The Claims Conference Hardship Fund was established primarily to provide one-time grants to Jewish victims of Nazi persecution who emigrated from Eastern Europe after 1965 when the filling period for claims under West Germany’s Indemnification Law expired. The German government committed 400 million Deutsche Marks for this purpose.

Saul Kagan, administrator of the Hardship Fund, told the Claims Conference Board that 315 million Deutsche Marks (approximately $145 million) were already paid out to the successful clients–DM 202,695,000 in Israel, DM 83,325,000 in the U.S., and DM 30,445,000 in other countries. “The Fund must still process 28,000 applications which present many complex legal and factual issues,” Kagan said.

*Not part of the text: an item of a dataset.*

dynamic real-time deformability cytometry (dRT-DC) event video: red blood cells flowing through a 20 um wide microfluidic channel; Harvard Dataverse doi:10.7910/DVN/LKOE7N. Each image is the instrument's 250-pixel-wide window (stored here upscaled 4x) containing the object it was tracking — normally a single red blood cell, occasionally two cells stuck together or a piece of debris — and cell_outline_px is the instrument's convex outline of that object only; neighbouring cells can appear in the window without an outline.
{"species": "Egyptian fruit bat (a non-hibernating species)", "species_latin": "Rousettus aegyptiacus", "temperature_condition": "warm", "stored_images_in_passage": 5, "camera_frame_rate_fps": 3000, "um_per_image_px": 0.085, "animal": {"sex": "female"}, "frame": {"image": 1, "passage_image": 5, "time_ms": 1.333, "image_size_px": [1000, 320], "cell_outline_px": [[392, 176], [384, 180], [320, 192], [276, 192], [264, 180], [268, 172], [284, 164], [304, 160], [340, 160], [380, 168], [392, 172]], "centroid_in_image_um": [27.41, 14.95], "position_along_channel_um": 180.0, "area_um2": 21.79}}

The Claims Conference also allocated DM 20 million (about $9 million) to institutions which provide shelter to aged Jewish victims of Nazism. Akiva Levinsky, vice president of the Claims Conference and chairman of its allocations committee, in reviewing the grants to 68 institutions in 15 countries said that 56 percent of all the allocations “went for the expansion, modernization and equipment of homes caring for frail elderly survivors in Israel.”

The Board of Directors marked 35 years since the Claims Conference was established by 22 major American and international Jewish organizations convened for this purpose in 1951 by the late Dr. Nahum Goldmann. The Conference negotiated with West Germany the basic indemnification and restitution agreements providing compensation for personal injuries and property losses caused by the Nazis.

“Our task is far from finished,” Miller stated. “Nearly 200,000 Jewish victims of Nazism throughout the world who currently receive payments from Germany look to the Claims Conference for the protection of their interests.”

The Board approved arrangements for the distribution of DM 5 million (about $2.3 million) which the Claims Conference recently received from Dynamit-Nobel, a German industrial company. These funds will be paid out to surviving Jewish concentration camp inmates who worked as slave laborers in Dynamit-Nobel factories, Miller said.